Required work: Locate the line that contains "445 384 4488" in the entries below. Retype it and all following lines through the final one, character for character.

Working data:
::::::

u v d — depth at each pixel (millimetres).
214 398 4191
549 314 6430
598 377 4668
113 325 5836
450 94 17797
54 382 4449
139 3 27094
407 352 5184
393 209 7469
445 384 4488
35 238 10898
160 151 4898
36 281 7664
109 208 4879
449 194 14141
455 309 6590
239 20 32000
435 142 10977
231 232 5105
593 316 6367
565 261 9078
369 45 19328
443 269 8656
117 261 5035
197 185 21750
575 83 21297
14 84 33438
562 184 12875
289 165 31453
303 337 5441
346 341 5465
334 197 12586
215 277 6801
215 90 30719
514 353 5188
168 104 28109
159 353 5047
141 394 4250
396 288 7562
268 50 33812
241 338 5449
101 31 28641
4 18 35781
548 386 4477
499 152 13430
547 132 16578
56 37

::::::

Task output:
445 384 4488
35 238 10898
160 151 4898
36 281 7664
109 208 4879
449 194 14141
455 309 6590
239 20 32000
435 142 10977
231 232 5105
593 316 6367
565 261 9078
369 45 19328
443 269 8656
117 261 5035
197 185 21750
575 83 21297
14 84 33438
562 184 12875
289 165 31453
303 337 5441
346 341 5465
334 197 12586
215 277 6801
215 90 30719
514 353 5188
168 104 28109
159 353 5047
141 394 4250
396 288 7562
268 50 33812
241 338 5449
101 31 28641
4 18 35781
548 386 4477
499 152 13430
547 132 16578
56 37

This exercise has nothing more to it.